Your throughput will change depending on how efficiently you multitask. If you increase the the WIP, and keep CT the same, you increase TP. Likewise, if you keep WIP the same, and reduce CT, you will increase TP. All multitasking articles and research I’ve read says that you actually increase CT more relative to WIP increase and hence, decrease total TP.

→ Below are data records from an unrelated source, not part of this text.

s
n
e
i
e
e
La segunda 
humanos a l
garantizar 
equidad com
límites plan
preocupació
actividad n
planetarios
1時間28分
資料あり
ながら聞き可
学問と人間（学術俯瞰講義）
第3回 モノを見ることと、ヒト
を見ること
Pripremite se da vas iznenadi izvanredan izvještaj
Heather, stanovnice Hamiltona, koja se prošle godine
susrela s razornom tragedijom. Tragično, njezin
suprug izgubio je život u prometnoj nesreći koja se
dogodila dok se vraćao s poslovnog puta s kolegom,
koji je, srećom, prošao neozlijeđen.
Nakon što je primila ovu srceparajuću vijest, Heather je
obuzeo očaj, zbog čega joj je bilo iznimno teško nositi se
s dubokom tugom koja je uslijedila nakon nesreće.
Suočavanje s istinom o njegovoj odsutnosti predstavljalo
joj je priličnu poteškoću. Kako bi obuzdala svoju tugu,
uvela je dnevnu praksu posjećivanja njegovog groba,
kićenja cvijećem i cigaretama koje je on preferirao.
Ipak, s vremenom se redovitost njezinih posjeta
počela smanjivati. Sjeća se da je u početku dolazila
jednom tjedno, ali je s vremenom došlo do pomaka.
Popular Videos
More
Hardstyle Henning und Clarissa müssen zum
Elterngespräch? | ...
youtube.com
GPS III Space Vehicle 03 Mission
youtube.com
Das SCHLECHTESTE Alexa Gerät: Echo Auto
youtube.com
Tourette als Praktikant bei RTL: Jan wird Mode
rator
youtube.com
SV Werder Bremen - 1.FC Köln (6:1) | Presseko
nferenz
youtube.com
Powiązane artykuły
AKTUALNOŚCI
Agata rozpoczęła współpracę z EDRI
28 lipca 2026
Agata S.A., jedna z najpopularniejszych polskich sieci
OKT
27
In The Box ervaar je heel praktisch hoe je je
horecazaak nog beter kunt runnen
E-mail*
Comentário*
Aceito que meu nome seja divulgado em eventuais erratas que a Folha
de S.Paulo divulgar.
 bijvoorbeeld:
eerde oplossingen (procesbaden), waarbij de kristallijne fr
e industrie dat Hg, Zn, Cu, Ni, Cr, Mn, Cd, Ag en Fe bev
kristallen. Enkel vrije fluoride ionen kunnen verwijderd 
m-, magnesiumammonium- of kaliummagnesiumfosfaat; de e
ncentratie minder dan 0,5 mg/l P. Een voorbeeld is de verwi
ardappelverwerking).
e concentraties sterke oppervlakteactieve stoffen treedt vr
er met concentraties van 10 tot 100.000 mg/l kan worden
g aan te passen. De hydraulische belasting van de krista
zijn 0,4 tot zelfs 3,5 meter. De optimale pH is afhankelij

I suggest that someone study multitasking efficiency, especially of those supposed supertaskers out there. One article I’ve just read says that 1 out of 40 people are supertaskers (2.5%). There is current research being done to see whether these people can perform more complex tasks than just driving.
robert says
Sorry.
psabilla says
@Jack,
You’re intuition is spot-on. These are equivalent, in fact:
(WIP=CT×TP) == (TP=WIP/CT)
The bok “Factory Physics” explains this much, much better than I have.
Thanks for stopping by.
lucky says
what you have not considered is that certain human brains are desired primarily for multitasking/multithreaded concentration. adhd if the clinical term we typically use for these sorts of people. so to design a system around a common human weakness is only going to reduce the productivity of people who are stronger at multi tasking than singletasking.
it’s something you should at least consider.
Dave Crenshaw says
Multitasking has become something of a heroic word in our vocabulary. Many executives pride themselves on their ability to “multitask”. Recent job descriptions that I have seen even ask that potential employees have the ability to multitask. A current national commercial sings the praises of multitasking. However, multitasking, as most people understand it, is deceptively counter-productive. Multitasking is tremendously costly and hurts us every time we attempt to engage in it.